§ **Study questions**
1. Reproduce the passage on multilateral environmental agreements and the WTO word for word, between "For instance, trade" and "threaten their survival.", inclusive.
2. Pick up the passage on multilateral environmental agreements and WTO rules where it ends and keep writing.

A project aimed at helping developing countries to determine priorities for promoting and negotiating proactive positions that reflect their own 'Southern Agenda' on environment and trade in the multilateral trading system.

Southern Agenda Home I Project Outputs I Regional Consultations

Trade and Environment: A Resource Book

 

Multilateral Environmental Agreements
Vicente Paolo B. Yu III

“…the WTO dispute settlement system has already played a significant role in defining the relationship between MEAs and the WTO. For example, in its decisions on the U.S.-Reformulated Gasoline and U.S.-Shrimp-Turtle cases, the WTO Appellate Body recognized the legal inter-relationship between trade law and public international law.”

The Doha Round includes a negotiating mandate on clarifying the relationship between trade measures in multilateral environmental agreements (MEAs) and the rules of the World Trade Organization (WTO). In particular, Paragraph 31 of the Doha Declaration seeks “mutual supportiveness of trade and environment” and calls for negotiations on “the relationship between existing WTO rules and specific trade obligations set out in multilateral environmental agreements.” It also calls for “procedures for regular information exchange between MEA Secretariats and the relevant WTO committees, and the criteria for the granting of observer status.”

However, the issue is not a new one and discussions on it have been ongoing in the WTO for over a decade. The number of MEAs has rapidly risen in recent years and, according to the WTO, nearly 250 MEAs are currently in place, of which some 20 contain clear trade-related provisions. Such provisions have made their way into these MEAs for a variety of reasons, including: (a) creating a regulatory framework to correct market or policy failures; (b) regulating transboundary movements of environmentally-harmful substances; (c) removing market incentives that promote or cause environmental harm; (d) encouraging compliance with MEAs; and (e) promoting broader participation by states in MEAs to address free-rider situations.

For instance, trade measures contained in the Montreal Protocol on Substances that Deplete the Ozone Layer (the Montreal Protocol) were instrumental in reducing global emissions of ozone-depleting substances. The Basel Convention on the Control of Transboundary Movements of Hazardous Wastes and Their Disposal (the Basel Convention) has led to a reduction in the dumping of hazardous wastes in developing countries. The Convention on International Trade in Endangered Species of Wild Fauna and Flora (CITES) has served to ensure that international trade in wild animals and plants does not threaten their survival.

§ **Information provided**

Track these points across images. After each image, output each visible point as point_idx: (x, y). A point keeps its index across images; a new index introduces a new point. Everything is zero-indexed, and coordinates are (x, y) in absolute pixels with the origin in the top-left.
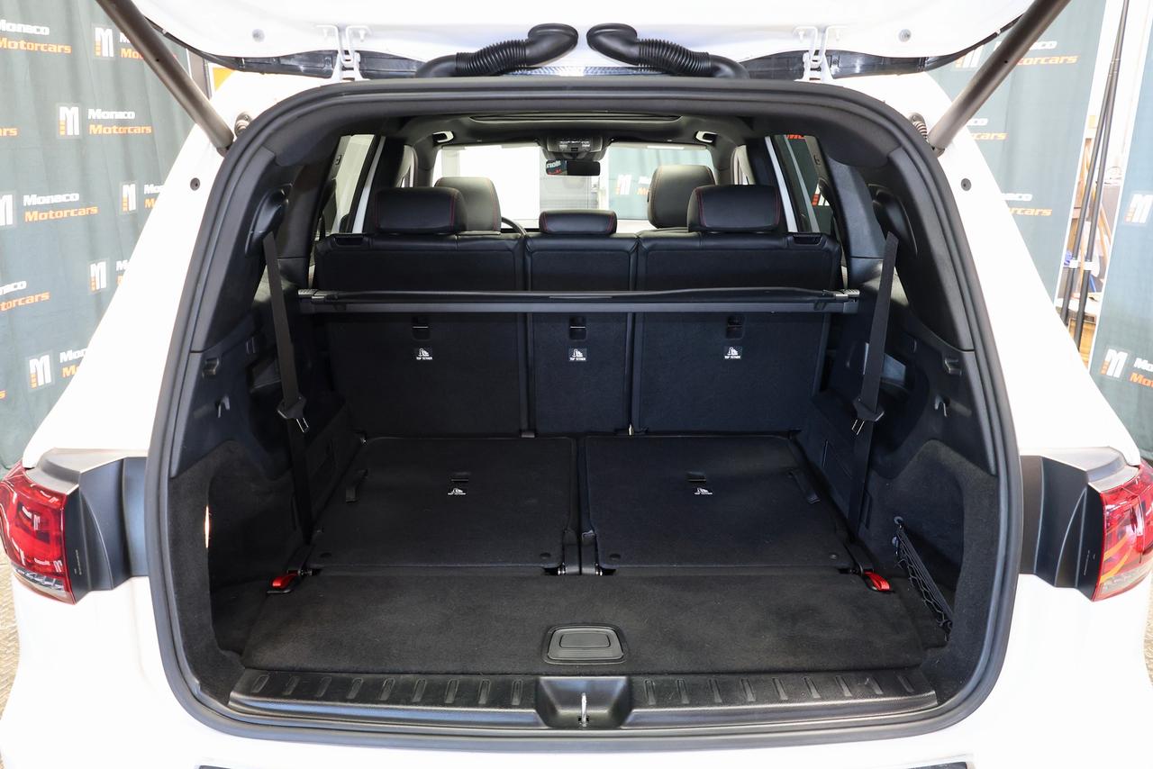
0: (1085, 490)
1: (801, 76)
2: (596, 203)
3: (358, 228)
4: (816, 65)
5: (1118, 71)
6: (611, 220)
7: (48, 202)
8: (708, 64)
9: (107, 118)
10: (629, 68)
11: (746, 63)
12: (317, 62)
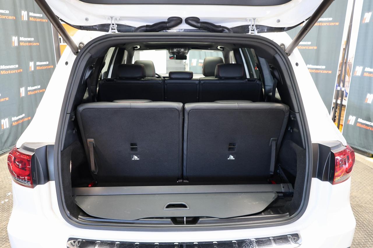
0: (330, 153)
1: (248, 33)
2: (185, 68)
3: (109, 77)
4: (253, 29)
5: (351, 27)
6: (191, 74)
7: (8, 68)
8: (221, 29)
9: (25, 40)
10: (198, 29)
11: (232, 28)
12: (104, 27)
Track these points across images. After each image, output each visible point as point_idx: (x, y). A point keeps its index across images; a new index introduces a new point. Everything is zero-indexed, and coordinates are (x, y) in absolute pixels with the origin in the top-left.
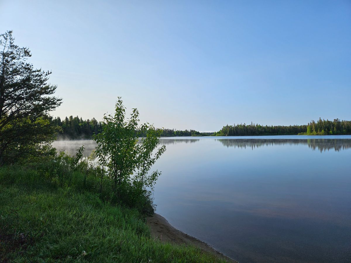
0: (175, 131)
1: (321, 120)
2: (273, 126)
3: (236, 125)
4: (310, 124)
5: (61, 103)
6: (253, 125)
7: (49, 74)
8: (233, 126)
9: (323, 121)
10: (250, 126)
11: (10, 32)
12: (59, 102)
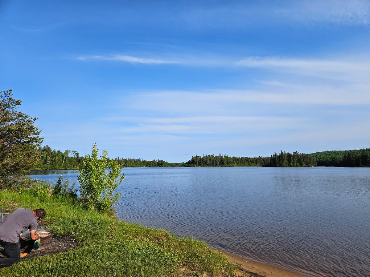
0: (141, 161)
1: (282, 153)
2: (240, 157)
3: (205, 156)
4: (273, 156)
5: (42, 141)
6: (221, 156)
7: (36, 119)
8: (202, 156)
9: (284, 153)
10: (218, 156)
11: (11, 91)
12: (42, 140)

--

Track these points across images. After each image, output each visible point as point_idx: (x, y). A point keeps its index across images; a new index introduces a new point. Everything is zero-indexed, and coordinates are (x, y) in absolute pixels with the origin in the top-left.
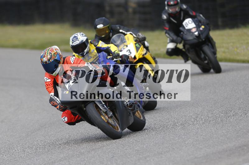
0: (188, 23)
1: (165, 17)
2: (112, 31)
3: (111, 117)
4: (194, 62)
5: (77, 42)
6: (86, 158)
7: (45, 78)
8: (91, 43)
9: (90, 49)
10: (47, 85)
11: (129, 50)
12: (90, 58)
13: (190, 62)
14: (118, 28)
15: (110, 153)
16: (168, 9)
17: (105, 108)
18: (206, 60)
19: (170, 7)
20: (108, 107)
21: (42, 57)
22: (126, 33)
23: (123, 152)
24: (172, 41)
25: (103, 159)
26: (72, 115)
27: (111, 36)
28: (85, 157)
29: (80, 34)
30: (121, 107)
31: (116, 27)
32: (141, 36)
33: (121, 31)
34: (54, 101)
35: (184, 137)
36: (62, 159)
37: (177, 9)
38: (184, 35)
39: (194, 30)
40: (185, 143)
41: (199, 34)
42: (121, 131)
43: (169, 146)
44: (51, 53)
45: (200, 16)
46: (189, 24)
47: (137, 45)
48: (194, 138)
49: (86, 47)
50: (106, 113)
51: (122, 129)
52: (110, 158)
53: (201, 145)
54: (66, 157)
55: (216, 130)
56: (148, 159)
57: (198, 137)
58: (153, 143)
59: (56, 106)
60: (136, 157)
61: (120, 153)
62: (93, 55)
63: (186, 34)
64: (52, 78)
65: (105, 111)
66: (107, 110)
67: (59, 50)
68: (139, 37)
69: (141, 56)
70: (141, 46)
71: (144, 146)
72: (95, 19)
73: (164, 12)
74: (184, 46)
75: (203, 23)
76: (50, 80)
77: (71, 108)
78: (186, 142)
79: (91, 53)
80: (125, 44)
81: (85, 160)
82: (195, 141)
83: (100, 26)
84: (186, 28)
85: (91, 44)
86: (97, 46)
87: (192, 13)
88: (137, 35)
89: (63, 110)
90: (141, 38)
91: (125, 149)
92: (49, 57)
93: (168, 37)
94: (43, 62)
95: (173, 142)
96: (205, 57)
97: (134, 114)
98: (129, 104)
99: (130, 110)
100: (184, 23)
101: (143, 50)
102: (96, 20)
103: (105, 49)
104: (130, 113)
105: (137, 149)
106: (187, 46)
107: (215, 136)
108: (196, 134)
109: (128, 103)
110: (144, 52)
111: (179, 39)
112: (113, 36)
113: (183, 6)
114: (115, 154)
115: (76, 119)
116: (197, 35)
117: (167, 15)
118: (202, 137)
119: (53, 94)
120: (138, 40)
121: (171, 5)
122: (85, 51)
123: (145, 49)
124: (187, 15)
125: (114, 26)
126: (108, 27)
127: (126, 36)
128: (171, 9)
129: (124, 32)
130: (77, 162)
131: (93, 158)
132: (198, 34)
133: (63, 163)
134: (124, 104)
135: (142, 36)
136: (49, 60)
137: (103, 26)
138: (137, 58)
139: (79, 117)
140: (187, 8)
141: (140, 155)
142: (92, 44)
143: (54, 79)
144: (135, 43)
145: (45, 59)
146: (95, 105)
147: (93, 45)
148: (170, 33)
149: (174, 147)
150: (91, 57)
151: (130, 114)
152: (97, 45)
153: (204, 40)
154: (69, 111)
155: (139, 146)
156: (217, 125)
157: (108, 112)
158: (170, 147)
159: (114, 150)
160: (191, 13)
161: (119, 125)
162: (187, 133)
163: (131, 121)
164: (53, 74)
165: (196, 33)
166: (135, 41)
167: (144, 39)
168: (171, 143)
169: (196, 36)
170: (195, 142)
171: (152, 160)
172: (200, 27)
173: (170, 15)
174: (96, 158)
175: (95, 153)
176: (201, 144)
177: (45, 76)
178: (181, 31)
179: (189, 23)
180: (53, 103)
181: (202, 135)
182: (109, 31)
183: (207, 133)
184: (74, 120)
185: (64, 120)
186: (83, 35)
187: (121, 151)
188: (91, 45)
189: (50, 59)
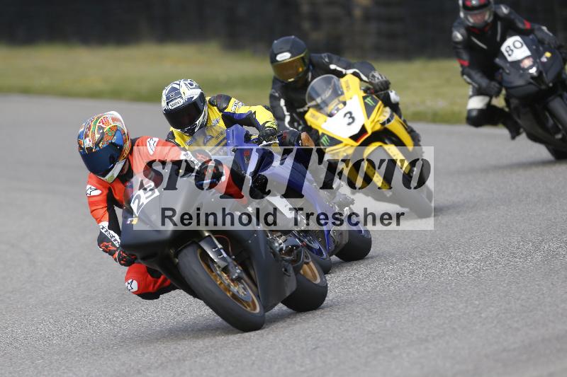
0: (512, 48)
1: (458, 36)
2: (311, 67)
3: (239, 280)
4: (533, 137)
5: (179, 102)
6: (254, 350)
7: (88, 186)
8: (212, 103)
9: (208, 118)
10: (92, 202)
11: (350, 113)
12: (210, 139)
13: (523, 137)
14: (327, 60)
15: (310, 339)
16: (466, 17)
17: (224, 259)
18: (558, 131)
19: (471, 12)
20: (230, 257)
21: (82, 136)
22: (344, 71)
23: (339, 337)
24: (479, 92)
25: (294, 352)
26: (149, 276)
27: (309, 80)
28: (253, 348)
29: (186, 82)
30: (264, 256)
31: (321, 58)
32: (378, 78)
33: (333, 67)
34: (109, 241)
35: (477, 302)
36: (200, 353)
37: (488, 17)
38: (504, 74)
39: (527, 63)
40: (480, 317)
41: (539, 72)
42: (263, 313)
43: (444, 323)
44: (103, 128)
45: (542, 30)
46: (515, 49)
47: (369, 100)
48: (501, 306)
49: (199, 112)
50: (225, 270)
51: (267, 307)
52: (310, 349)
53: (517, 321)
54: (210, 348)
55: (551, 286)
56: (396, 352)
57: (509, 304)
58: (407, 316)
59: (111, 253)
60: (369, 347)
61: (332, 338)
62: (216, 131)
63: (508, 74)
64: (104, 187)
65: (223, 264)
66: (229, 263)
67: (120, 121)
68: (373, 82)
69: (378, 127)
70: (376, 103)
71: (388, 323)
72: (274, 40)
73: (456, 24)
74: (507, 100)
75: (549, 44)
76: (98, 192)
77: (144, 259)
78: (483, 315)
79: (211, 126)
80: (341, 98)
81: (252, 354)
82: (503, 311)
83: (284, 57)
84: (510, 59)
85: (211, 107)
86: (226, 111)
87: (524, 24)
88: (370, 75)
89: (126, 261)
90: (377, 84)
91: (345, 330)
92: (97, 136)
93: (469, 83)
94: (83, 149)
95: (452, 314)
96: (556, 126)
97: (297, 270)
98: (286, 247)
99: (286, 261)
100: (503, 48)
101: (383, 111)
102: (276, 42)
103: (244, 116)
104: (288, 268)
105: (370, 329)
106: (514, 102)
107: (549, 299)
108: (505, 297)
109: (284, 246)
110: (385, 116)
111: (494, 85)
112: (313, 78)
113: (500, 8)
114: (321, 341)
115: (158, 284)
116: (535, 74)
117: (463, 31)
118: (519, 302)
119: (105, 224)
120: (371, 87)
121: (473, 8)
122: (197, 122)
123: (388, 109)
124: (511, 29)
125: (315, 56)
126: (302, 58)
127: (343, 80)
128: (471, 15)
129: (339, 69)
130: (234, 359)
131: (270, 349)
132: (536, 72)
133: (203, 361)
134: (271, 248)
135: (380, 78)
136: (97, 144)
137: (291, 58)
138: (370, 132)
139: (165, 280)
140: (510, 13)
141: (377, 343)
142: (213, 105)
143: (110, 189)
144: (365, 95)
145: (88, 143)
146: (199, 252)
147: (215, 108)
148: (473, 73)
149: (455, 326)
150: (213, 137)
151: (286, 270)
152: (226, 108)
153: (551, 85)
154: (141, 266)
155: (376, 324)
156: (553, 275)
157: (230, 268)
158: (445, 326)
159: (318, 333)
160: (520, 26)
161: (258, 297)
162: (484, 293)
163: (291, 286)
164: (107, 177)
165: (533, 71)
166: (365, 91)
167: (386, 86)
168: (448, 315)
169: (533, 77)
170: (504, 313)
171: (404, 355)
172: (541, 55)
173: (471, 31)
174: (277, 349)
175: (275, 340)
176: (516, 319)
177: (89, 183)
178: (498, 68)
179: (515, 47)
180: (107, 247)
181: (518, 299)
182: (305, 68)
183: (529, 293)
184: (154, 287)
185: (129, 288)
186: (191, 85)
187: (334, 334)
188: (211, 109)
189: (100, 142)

§ **Solved problems**
1.
For instance, trade measures contained in the Montreal Protocol on Substances that Deplete the Ozone Layer (the Montreal Protocol) were instrumental in reducing global emissions of ozone-depleting substances. The Basel Convention on the Control of Transboundary Movements of Hazardous Wastes and Their Disposal (the Basel Convention) has led to a reduction in the dumping of hazardous wastes in developing countries. The Convention on International Trade in Endangered Species of Wild Fauna and Flora (CITES) has served to ensure that international trade in wild animals and plants does not threaten their survival.

2.
MEA trade measures are usually part of a broader package of measures that MEA parties negotiate to achieve the MEA’s objectives. These include non-trade measures like technical and financial assistance and capacity building to assist MEA parties (especially developing countries) to comply with their obligations and to encourage non-parties to join the MEA. Trade measures can take many different forms, including: (a) reporting requirements; (b) labelling or other identification requirements; (c) notification requirements and consent procedures; (d) export and/or import bans; and (d) transformation measures, such as taxes, charges and other fiscal measures, and non-fiscal measures such as government procurement.

Theoretically, MEA trade measures and WTO rules can and should interact in a positive and synergistic way. In their original intent, both MEAs and the WTO are instruments designed to promote the shared objectives of the international community. As such, both MEAs and the WTO should be mutually supportive. Nevertheless, while there has not been any dispute in the WTO related to MEAbased trade measures to date, concerns about a potential conflict persist. This potential for conflict can stem from multiple sources:

• Inconsistency of legal provisions. Measures taken by an MEA party are inconsistent with its WTO obligations, or vice-versa.

• Competing or overlapping jurisdictions. The dispute settlement mechanisms of both MEAs and the WTO have policy jurisdiction over, or are used to settle disputes relating to, the same policy or legal issue.

• Party/non-party disputes. Countries that are parties to both an MEA and the WTO use trade measures allowed by the MEA against countries that are WTO Members but are not parties to that MEA.

• National policy incoherence. Failures in policy coordination and coherence among national trade and environmental officials result in inconsistent national implementation of MEA trade measures and WTO rules.

Moreover, the current situation of legal uncertainty about the WTO-MEA relationship has led to unease amongst some WTO Members and has motivated the negotiating mandate for clarification of the WTO-MEA relationship in the Doha Round. Importantly, the development of MEAs and the WTO have followed two separate but parallel paths, which reflects fundamental differences in their underlying legal philosophies. Both MEAs and the WTO contain dispute settlement procedures that resort to higher bodies of international law—to the International Court of Justice (ICJ) or the Appellate Body (AB) respectively. However, while dispute settlement is central to the WTO, MEAs generally emphasize compliance through supportive measures (e.g., financial and technical assistance). Thus, resort to formal dispute settlement in international trade relations is more common than in MEAs. While both MEAs and the WTO agreements are the result of multilateral cooperation to pursue mutually beneficial goals, the approach in MEAs is based on mutual cooperation while that in the WTO is rule-based.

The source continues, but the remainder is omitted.